▶ What is asked
1/ According to the seat cushion passage, what does FIG. 6 illustrate?
2/ Return the portion of the seat cushion passage from "According to the invention there" to "protecting the passenger.".
3/ Summarize the seat cushion passage in two sentences.

▶ Passage given
# # # #

According to the invention there is further provided a seat
structure comprising an elastically deformable cushion section
combined with a plastically or permanently deformable shock
absorber section. The cushion section normally supports a passenger
in an elastically yielding manner while the shock absorber section
takes up impact energy when its shock absorber device or shock
absorber elements are plastically deformed by an impact force
caused by a crash thus protecting the passenger.
The present cushion cores may be produced by by extruding the
fibers directly into a mold, uniformly distributing the fibers in
the mold by moving the extrusion nozzles or the mold, and then
cooling the fibers, e.g., by cooling the mold. Already formed
fibers, e.g. of thermoplastic materials may be used by reheating
the fibers, compressing the reheated fibers in a mold, and cooling
the compressed fibers to form the desired core shape.
BRIEF DESCRIPTION OF THE DRAWINGS
In order that the invention may be clearly understood, it will now
be described, by way of example, with reference to the accompanying
drawings, wherein:
FIG. 1 is a perspective view of a cushion, for example a head
cushion, for a seat backrest;
FIG. 2 shows a perspective view of a mold for use in manufacturing
cushion cores of the invention;
FIG. 3 shows, on an enlarged scale, a continuous fiber which is
uninterrupted between its ends for forming the cushion cores of the
invention wherein fiber sections at a junction or crossing are
bonded to each other by an adhesive;
FIG. 4 is a view similar to FIG. 3, but showing welded junctions at
fiber crossings;
FIG. 5 shows a view similar to FIGS. 3 and 4, but without any
connections between fibers where they cross each other;
FIG. 6 shows an enlarged view of a portion VI in FIG. 5, to
illustrate the fireproof or flame retardant coating on the fibers
used herein;
FIG. 7 is a sectional view through a seat cushion of the invention
using a fiber fill as disclosed in FIGS. 3, 4, or 5;
FIG. 8 is a view similar to that of FIG. 7, but illustrating a
fiber core enveloped by a foam material casing;
FIG. 9 shows a combination of an elastically deformable cushion
core, such as shown for example in FIG. 8 with a plastically
deformable honeycomb type shock absorber forming together an
aircraft seat structure according to the invention prior to any
compression load application;
FIG. 10 shows a combination seat structure similar to that of FIG.

# # # #

Annotated element listings:

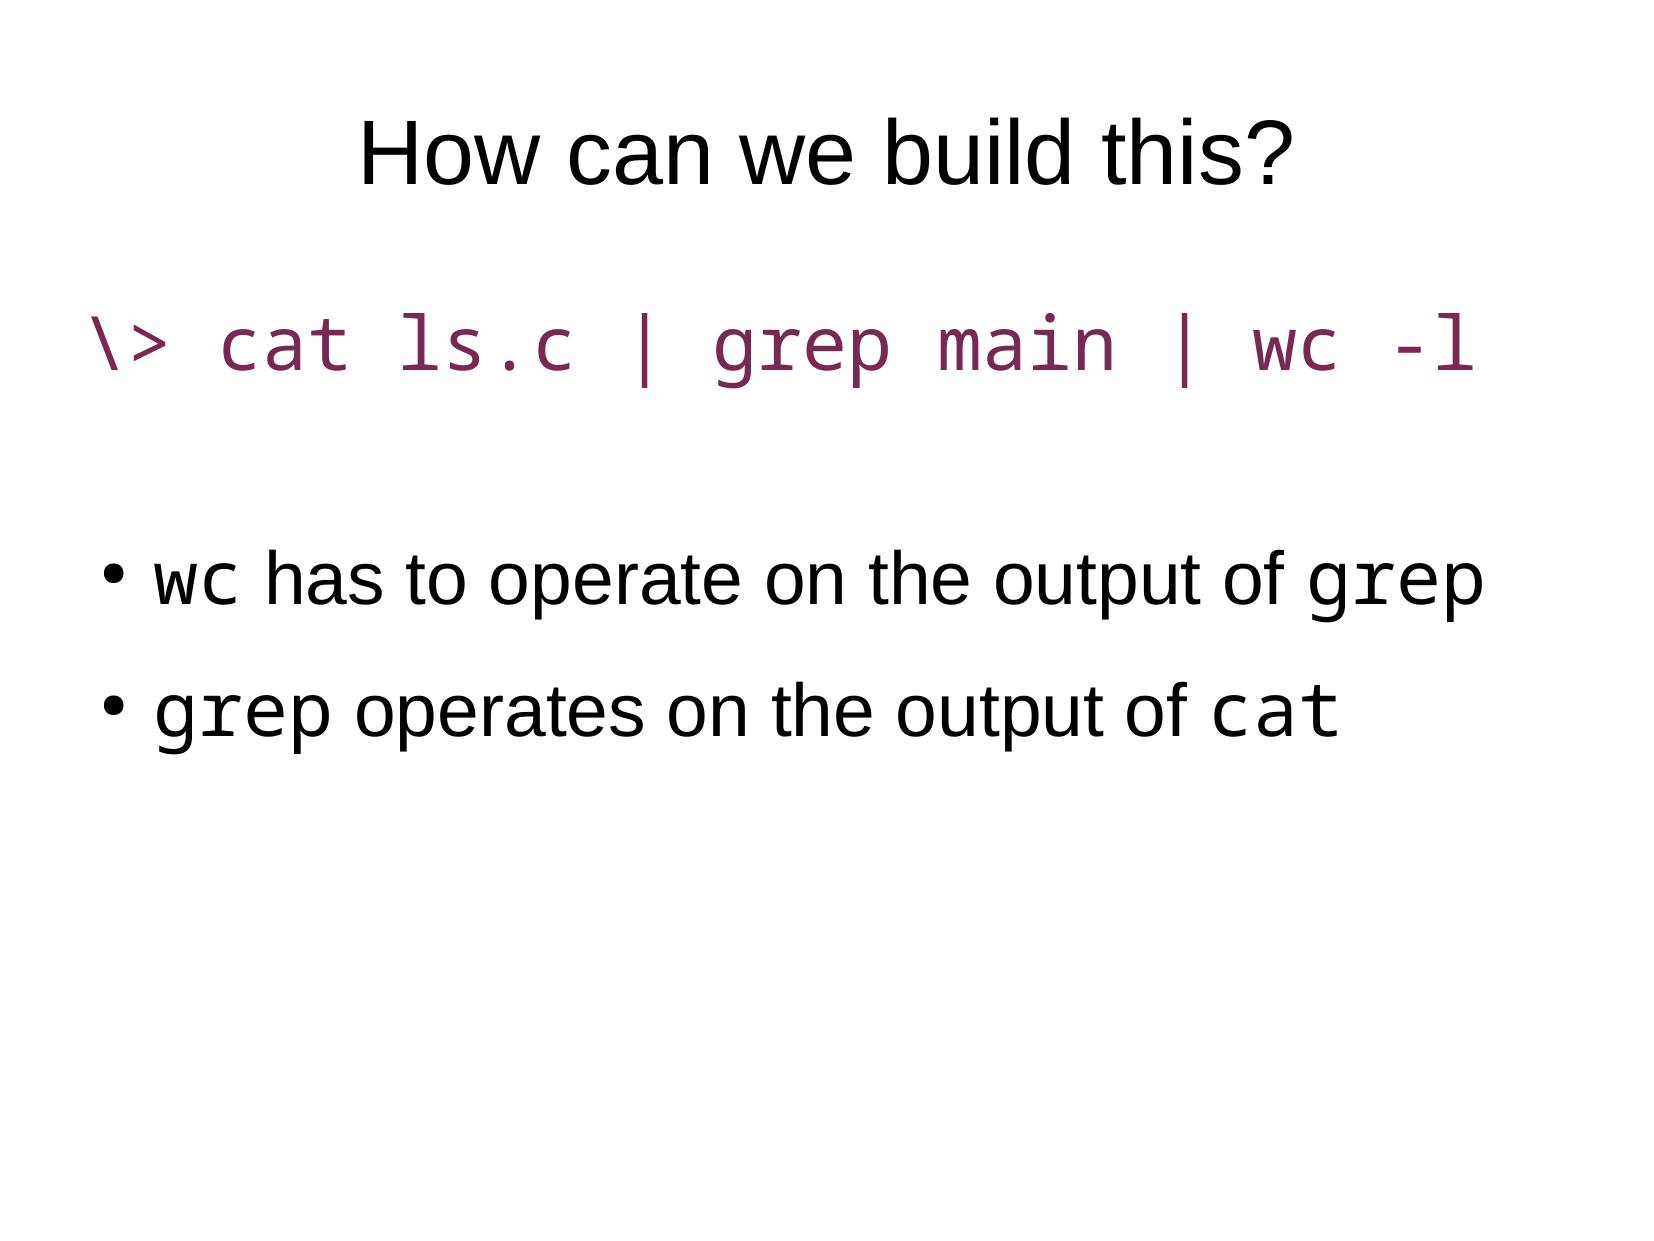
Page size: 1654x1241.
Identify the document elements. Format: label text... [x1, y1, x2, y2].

title How can we build this? [82, 49, 1571, 257]
list \> cat ls.c | grep main | wc -l wc has to operate on the output of grep grep operates on the output of cat [82, 290, 1571, 976]
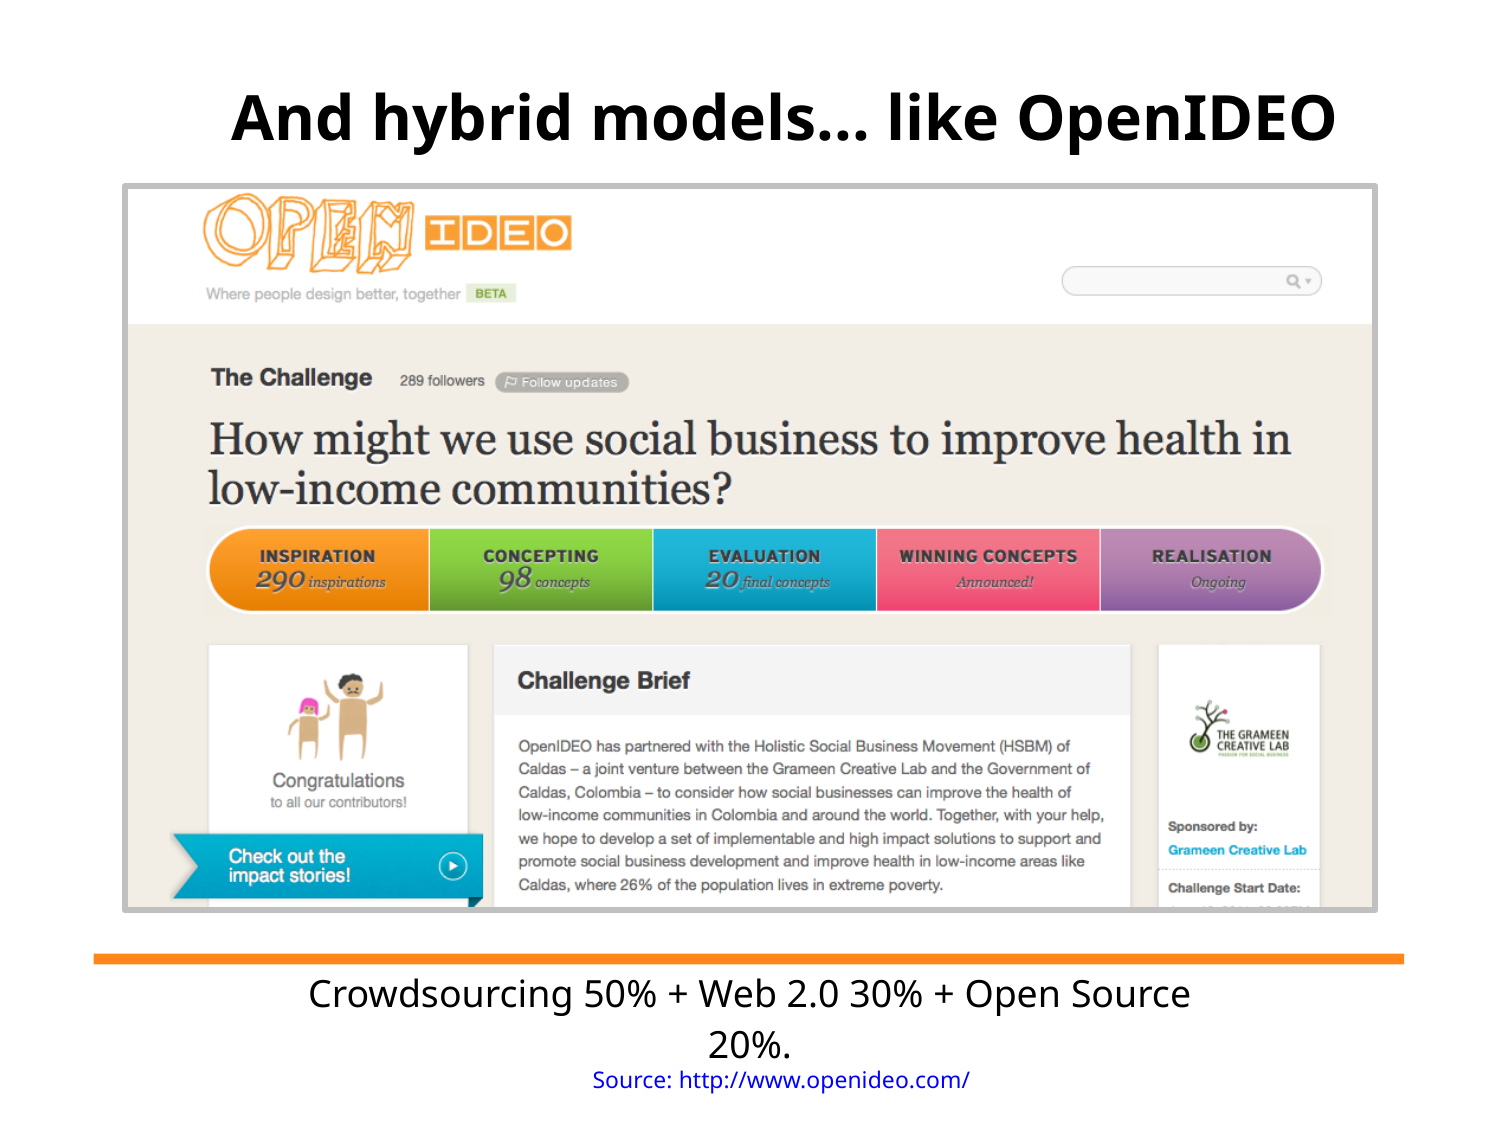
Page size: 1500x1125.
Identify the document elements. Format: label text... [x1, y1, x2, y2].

picture [0, 0, 1500, 1125]
title And hybrid models... like OpenIDEO [110, 44, 1461, 188]
text_box Source: http://www.openideo.com/ [577, 1056, 923, 1098]
text_box Crowdsourcing 50% + Web 2.0 30% + Open Source 20%. [261, 960, 1239, 1020]
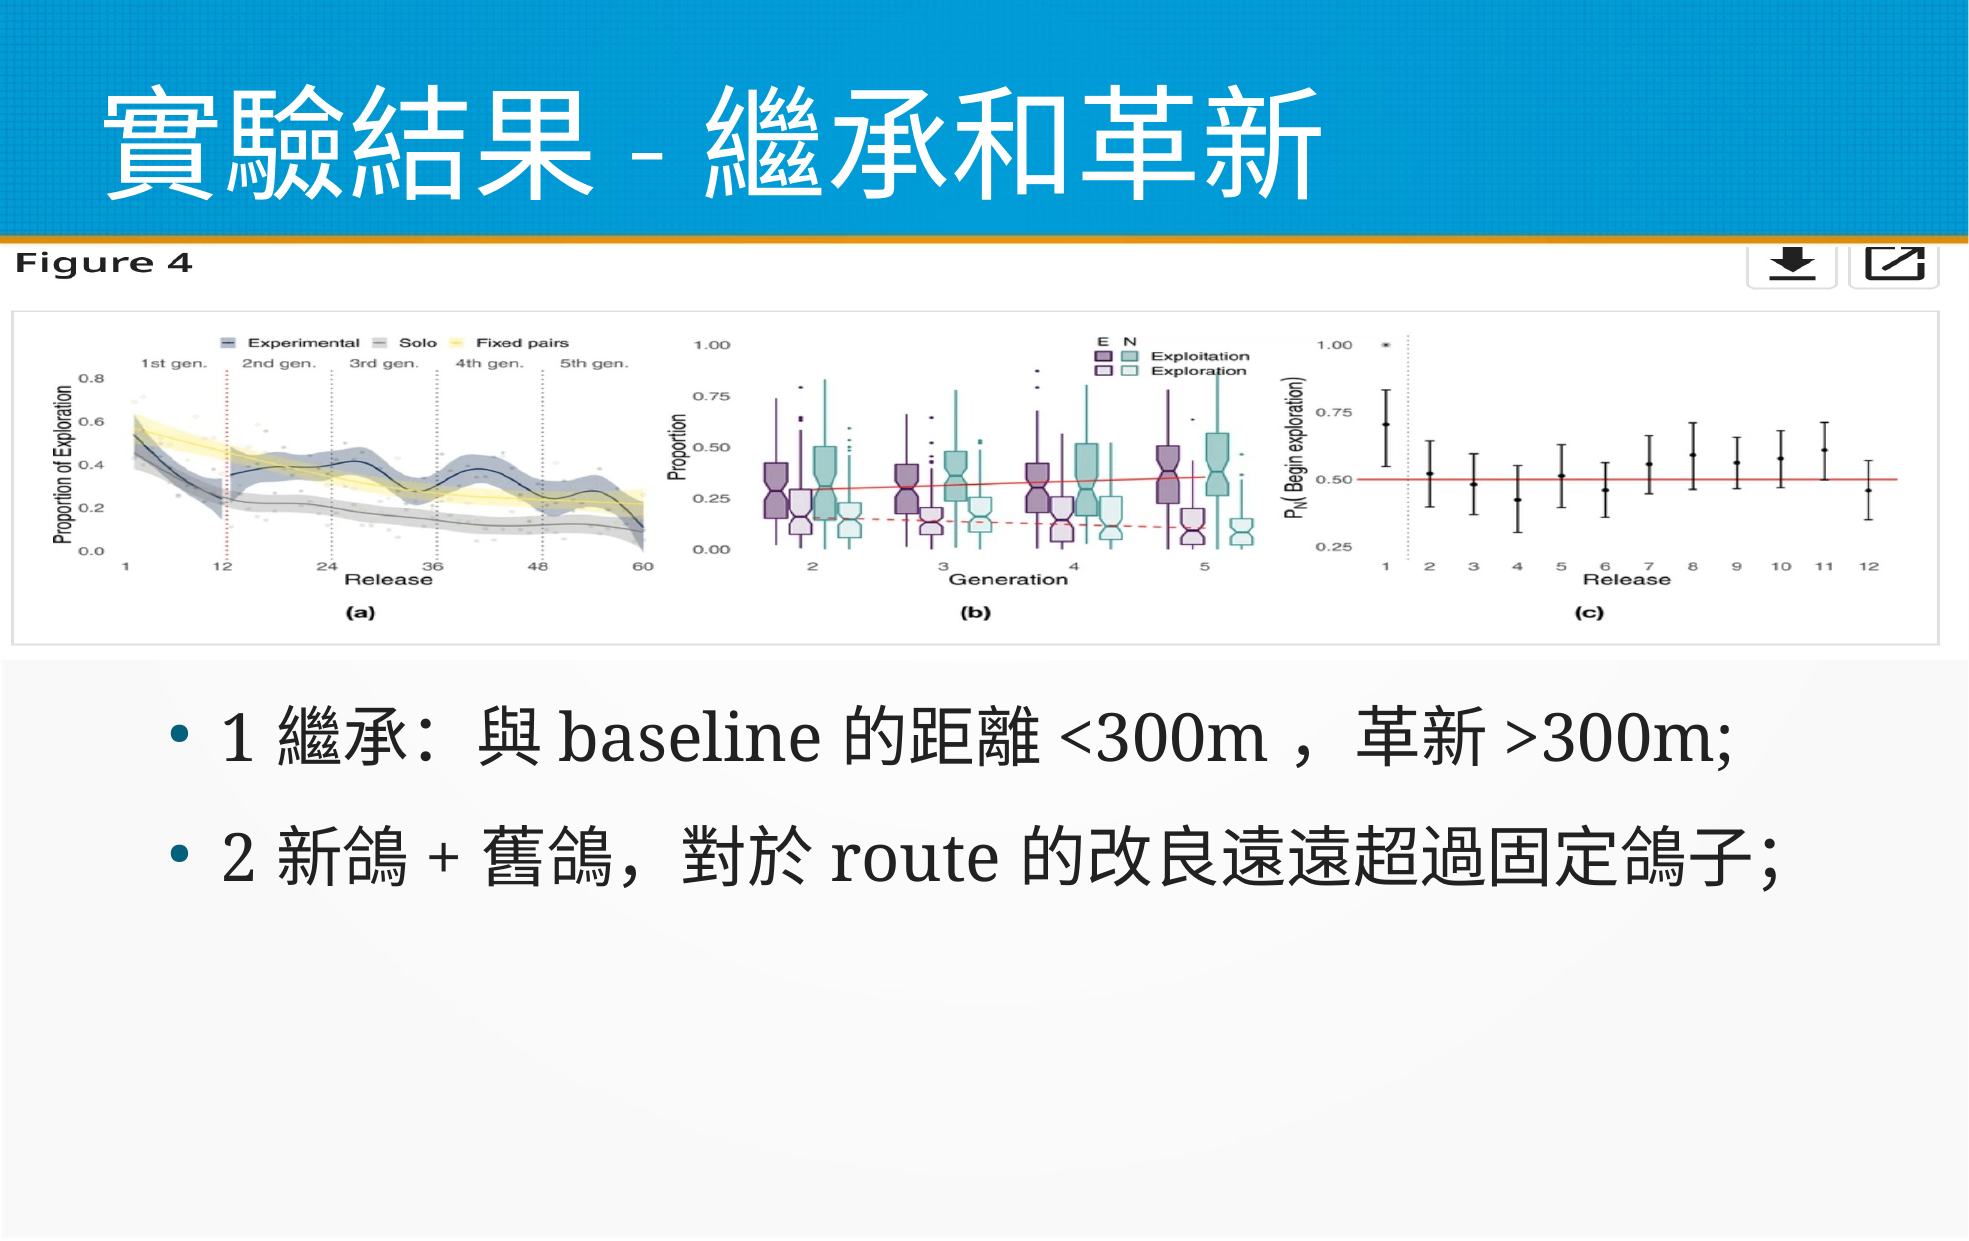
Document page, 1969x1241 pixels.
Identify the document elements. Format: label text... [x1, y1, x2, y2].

# # # #

▶ Expected answers
1/ FIG. 6 illustrates the fireproof or flame retardant coating on the fibers.

2/
According to the invention there is further provided a seat
structure comprising an elastically deformable cushion section
combined with a plastically or permanently deformable shock
absorber section. The cushion section normally supports a passenger
in an elastically yielding manner while the shock absorber section
takes up impact energy when its shock absorber device or shock
absorber elements are plastically deformed by an impact force
caused by a crash thus protecting the passenger.

3/ The seat cushion passage describes a seat structure that combines an elastically deformable cushion section, which normally supports a passenger, with a plastically deformable shock absorber section that takes up impact energy in a crash. It explains that the cushion cores may be produced by extruding fibers directly into a mold and cooling them, or by reheating already formed fibers, compressing them in a mold and cooling them, and it then lists drawings of the cushion, the mold, the fiber junctions and the seat structures.